Saved data entries:
%%

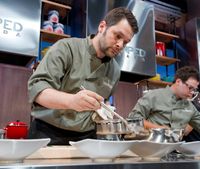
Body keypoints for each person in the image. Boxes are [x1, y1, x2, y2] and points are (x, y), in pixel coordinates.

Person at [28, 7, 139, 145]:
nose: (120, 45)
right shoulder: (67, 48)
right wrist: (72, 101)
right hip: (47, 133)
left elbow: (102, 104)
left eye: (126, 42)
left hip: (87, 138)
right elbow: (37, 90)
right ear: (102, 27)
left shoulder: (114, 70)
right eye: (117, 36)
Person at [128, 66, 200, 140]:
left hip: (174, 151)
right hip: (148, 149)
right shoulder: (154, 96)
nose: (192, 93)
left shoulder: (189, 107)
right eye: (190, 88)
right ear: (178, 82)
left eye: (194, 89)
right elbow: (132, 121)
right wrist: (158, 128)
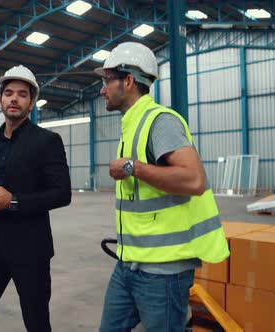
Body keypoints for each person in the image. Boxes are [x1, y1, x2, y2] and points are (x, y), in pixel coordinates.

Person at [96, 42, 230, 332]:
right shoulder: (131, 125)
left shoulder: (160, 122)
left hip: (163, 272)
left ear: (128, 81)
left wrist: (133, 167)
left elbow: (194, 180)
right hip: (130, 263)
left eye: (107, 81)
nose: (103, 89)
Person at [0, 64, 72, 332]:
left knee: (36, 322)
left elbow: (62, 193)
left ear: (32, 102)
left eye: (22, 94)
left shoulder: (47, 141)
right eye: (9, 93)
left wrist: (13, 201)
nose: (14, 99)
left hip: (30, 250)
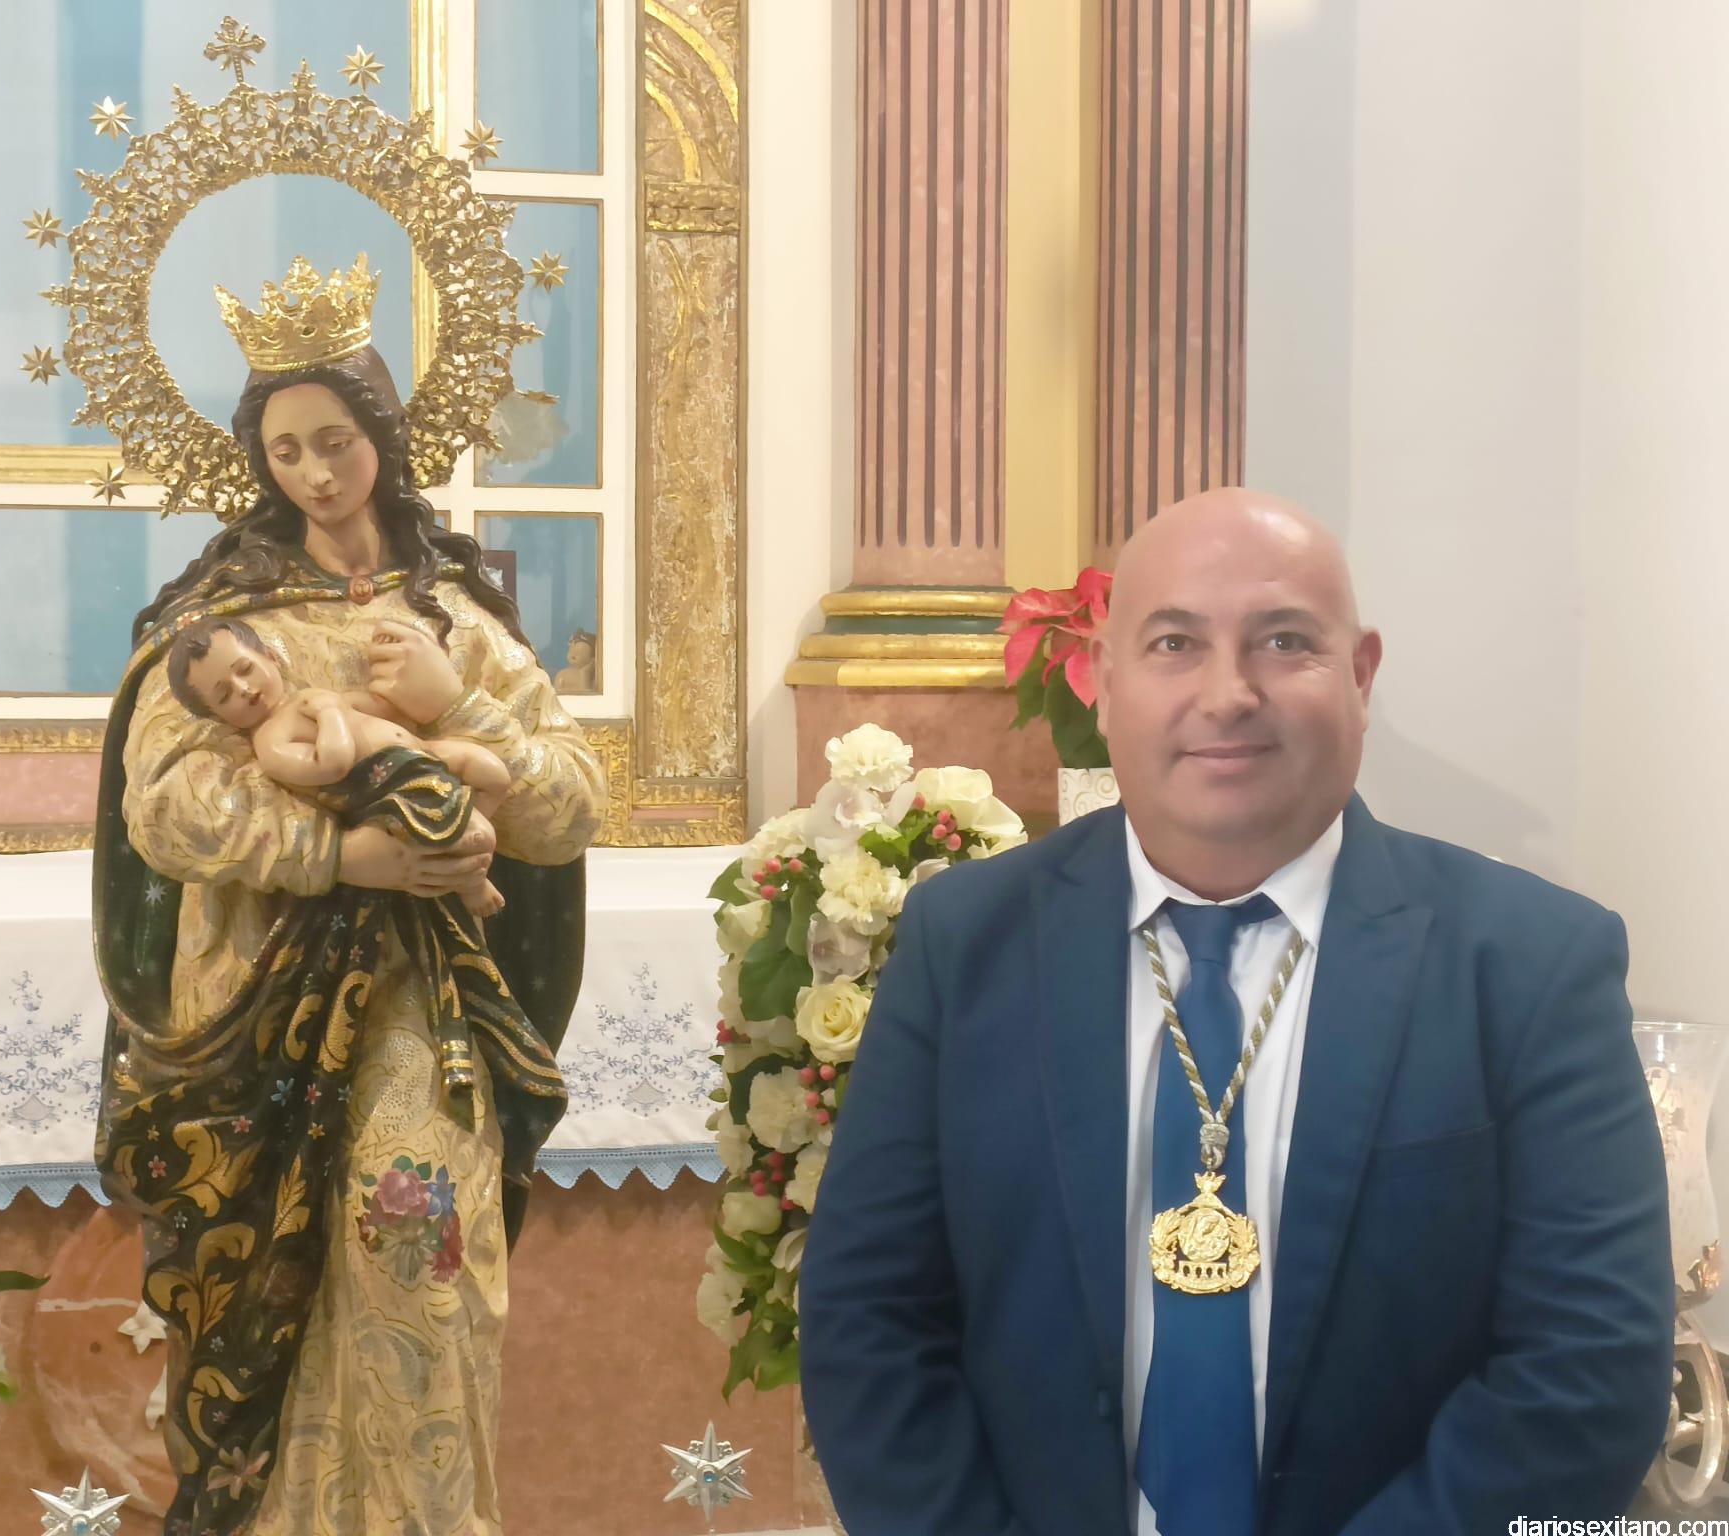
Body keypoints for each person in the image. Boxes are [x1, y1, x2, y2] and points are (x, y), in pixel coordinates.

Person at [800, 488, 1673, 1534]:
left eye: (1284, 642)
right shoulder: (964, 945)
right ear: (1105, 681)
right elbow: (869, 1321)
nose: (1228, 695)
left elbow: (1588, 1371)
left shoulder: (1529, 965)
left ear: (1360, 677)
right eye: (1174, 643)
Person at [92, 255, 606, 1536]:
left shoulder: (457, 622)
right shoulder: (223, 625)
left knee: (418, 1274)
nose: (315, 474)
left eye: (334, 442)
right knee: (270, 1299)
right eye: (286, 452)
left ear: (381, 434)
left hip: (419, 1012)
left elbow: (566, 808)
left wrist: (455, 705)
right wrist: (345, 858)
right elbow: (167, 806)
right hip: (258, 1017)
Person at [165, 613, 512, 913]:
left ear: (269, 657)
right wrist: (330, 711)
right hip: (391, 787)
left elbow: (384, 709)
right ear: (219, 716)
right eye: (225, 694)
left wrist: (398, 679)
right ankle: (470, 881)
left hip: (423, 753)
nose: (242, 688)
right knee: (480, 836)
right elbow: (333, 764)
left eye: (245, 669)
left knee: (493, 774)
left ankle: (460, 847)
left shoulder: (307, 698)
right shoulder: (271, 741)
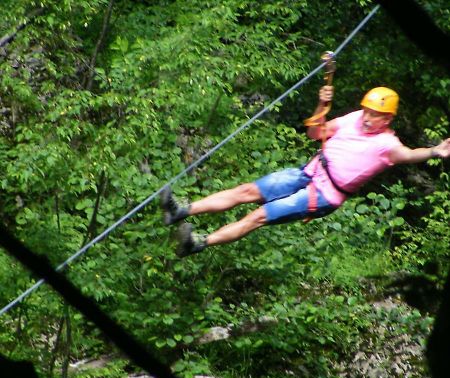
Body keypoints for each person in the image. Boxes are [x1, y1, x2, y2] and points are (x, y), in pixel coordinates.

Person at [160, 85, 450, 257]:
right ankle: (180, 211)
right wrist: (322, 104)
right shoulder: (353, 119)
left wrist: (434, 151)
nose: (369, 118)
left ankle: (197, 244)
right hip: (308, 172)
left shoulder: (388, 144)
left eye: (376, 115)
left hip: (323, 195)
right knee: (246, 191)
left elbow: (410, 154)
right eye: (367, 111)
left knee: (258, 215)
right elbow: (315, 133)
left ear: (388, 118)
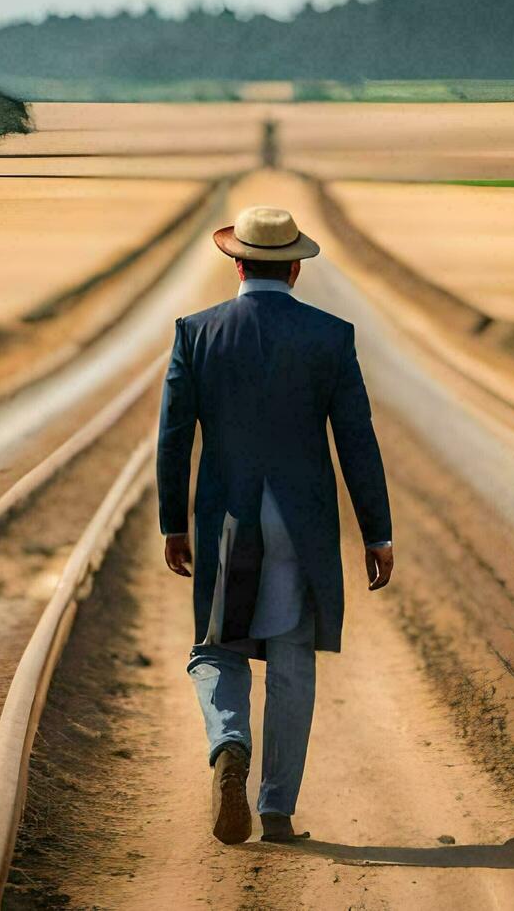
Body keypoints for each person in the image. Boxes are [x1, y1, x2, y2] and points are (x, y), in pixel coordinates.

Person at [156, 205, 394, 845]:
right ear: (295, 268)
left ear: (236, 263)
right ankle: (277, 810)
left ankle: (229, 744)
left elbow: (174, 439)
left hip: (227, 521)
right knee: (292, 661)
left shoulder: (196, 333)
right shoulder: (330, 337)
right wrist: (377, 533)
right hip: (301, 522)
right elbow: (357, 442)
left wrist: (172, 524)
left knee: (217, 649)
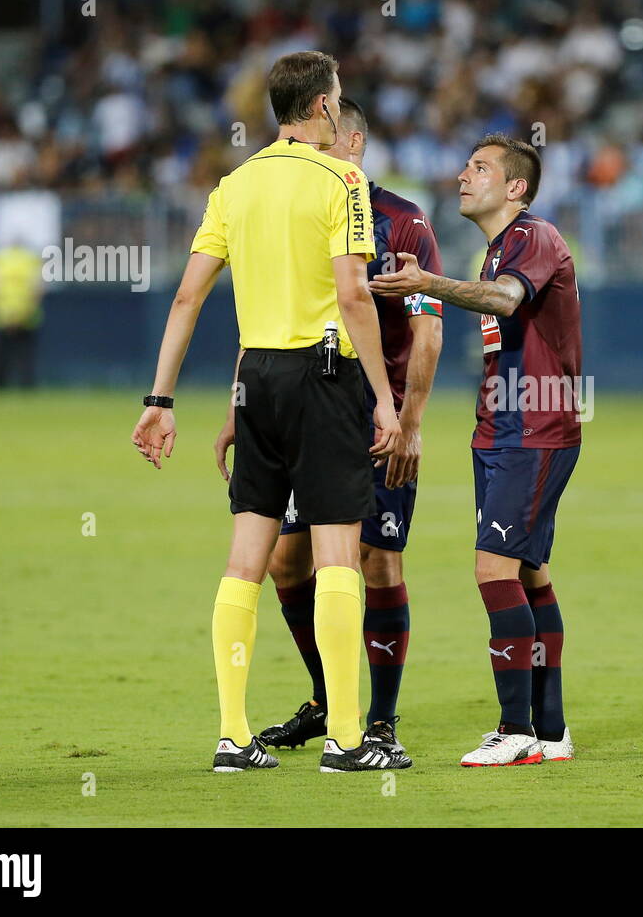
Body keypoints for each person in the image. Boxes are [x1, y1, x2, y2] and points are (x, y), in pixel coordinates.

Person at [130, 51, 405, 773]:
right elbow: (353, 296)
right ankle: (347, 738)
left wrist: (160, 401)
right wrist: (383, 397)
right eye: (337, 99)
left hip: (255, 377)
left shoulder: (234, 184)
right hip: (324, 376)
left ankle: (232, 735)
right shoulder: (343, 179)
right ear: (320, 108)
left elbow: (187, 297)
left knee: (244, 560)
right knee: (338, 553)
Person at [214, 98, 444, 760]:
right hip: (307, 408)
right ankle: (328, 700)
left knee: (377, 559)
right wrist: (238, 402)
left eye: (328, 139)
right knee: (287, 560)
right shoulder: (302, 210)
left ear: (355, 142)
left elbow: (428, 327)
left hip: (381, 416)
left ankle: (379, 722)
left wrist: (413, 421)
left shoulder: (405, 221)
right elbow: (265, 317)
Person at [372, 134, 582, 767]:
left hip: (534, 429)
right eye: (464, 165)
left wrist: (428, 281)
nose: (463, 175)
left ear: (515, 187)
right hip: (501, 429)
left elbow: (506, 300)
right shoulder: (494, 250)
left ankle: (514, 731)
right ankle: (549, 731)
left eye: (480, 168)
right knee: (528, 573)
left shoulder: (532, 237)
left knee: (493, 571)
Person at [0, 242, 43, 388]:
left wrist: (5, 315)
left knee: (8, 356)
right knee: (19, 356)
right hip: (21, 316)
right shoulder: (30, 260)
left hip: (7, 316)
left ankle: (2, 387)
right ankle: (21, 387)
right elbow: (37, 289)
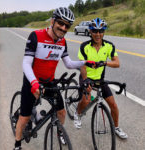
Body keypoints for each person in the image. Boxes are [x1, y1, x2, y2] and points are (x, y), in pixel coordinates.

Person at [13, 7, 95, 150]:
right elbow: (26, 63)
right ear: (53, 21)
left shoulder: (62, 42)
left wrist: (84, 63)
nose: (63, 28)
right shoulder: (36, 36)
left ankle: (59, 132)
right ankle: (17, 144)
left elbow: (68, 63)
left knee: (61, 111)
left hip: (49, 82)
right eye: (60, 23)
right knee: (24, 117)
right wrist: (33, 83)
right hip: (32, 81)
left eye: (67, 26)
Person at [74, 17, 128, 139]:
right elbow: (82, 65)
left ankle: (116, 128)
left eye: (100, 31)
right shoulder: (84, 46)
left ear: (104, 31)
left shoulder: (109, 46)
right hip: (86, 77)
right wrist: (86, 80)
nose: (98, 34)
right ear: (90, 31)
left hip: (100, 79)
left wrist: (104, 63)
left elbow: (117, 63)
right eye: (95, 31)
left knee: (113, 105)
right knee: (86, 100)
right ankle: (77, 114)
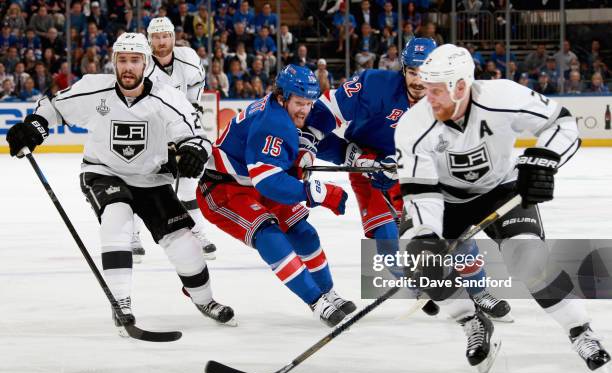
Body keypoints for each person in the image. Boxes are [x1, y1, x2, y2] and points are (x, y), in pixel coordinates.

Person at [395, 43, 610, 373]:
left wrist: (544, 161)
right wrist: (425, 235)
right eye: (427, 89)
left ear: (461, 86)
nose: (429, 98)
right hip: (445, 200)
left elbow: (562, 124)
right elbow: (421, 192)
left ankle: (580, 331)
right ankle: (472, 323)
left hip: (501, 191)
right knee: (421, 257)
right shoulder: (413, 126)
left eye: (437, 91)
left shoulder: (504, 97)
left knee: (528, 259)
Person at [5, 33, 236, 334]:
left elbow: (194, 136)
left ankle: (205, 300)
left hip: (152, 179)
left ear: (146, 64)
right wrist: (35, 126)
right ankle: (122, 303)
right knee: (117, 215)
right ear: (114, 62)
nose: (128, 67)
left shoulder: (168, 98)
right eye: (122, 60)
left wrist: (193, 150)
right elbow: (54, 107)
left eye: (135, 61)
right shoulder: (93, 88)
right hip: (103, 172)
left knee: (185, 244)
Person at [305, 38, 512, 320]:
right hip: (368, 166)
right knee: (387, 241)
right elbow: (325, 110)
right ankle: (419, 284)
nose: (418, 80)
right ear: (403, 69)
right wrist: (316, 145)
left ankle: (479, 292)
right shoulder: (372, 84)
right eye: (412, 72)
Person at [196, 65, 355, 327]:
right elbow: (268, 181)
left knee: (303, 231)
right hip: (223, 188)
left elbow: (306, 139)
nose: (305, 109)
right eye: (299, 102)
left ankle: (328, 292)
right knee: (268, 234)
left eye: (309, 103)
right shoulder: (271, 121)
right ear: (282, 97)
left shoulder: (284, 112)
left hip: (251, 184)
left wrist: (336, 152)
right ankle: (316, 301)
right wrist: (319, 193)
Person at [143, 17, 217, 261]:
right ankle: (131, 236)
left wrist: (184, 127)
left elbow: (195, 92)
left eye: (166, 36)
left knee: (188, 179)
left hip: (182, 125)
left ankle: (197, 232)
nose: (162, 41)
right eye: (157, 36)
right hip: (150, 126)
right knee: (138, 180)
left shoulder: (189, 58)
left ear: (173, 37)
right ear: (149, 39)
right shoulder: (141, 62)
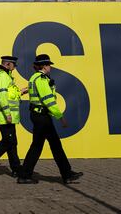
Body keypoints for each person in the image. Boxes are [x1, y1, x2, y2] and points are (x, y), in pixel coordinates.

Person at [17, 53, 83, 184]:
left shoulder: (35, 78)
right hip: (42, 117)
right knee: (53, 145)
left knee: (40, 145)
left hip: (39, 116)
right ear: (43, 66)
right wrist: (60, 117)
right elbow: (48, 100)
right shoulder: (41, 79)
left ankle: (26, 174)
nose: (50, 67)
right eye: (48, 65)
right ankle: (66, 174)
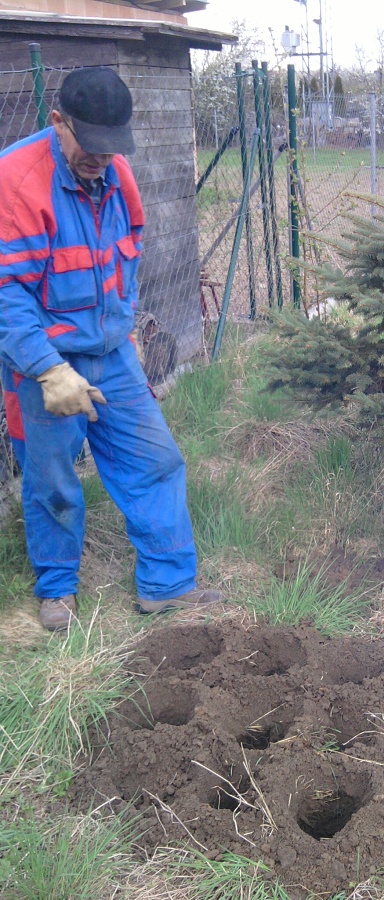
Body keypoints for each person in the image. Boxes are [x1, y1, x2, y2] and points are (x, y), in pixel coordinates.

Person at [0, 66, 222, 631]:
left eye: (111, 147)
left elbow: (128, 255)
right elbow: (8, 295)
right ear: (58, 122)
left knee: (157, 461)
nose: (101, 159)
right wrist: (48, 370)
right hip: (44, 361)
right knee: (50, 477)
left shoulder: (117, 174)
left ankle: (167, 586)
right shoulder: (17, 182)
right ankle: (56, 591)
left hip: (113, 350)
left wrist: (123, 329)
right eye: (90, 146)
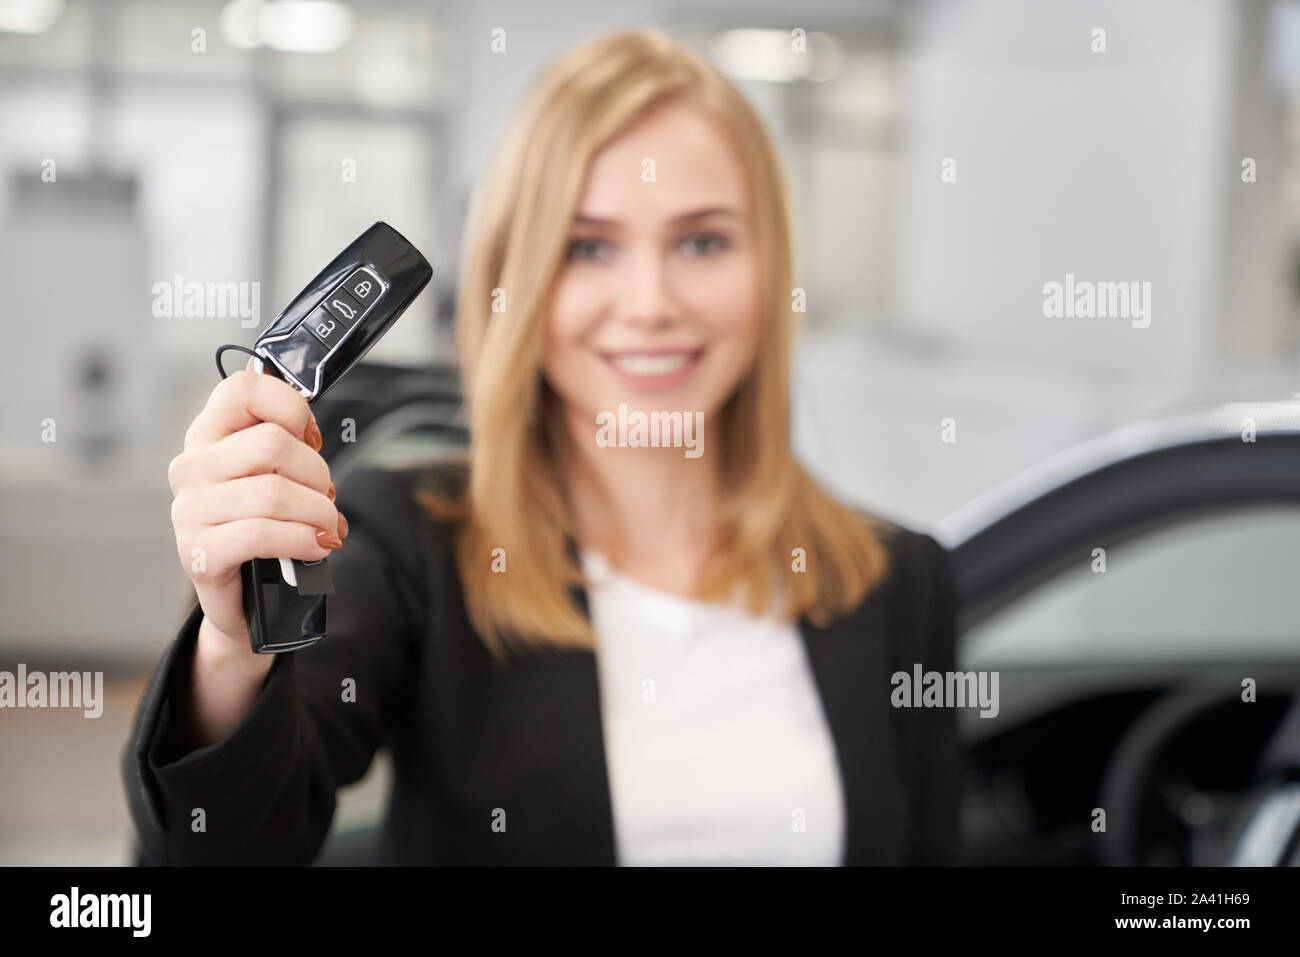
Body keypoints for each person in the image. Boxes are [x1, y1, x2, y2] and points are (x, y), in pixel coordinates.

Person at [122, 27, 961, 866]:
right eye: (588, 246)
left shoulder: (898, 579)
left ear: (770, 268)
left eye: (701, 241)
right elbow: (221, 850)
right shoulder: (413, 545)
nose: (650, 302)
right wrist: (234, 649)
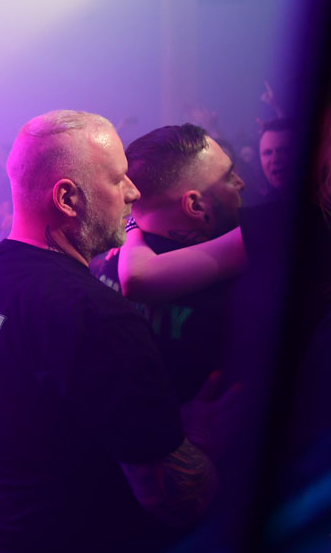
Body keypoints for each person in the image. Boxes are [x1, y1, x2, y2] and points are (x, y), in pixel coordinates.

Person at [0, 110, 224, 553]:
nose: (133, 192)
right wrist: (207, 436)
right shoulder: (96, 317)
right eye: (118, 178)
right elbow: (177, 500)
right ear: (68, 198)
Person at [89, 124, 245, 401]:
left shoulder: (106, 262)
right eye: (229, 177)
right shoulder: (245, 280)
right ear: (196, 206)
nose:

%%

→ PROMPT
Among the entries above, take the line with "nose: (369, 118)", the line with "right wrist: (377, 533)", and all the lines between them, and restate them word for word without pictures.

→ EXERCISE RESULT
nose: (369, 118)
left ankle: (197, 244)
right hip: (308, 172)
left shoulder: (388, 144)
left eye: (376, 115)
left hip: (323, 195)
right knee: (246, 191)
left elbow: (410, 154)
right eye: (367, 111)
left knee: (258, 215)
right elbow: (315, 133)
left ear: (388, 118)
Body keypoints for each person in the image. Boxes are [x1, y1, x2, y2] and points are (x, y), in pixel coordinates.

Person at [156, 205, 394, 845]:
right ear: (295, 268)
left ear: (236, 263)
right ankle: (277, 810)
left ankle: (229, 744)
left elbow: (174, 439)
left hip: (227, 521)
right knee: (292, 661)
left shoulder: (196, 333)
right shoulder: (330, 337)
right wrist: (377, 533)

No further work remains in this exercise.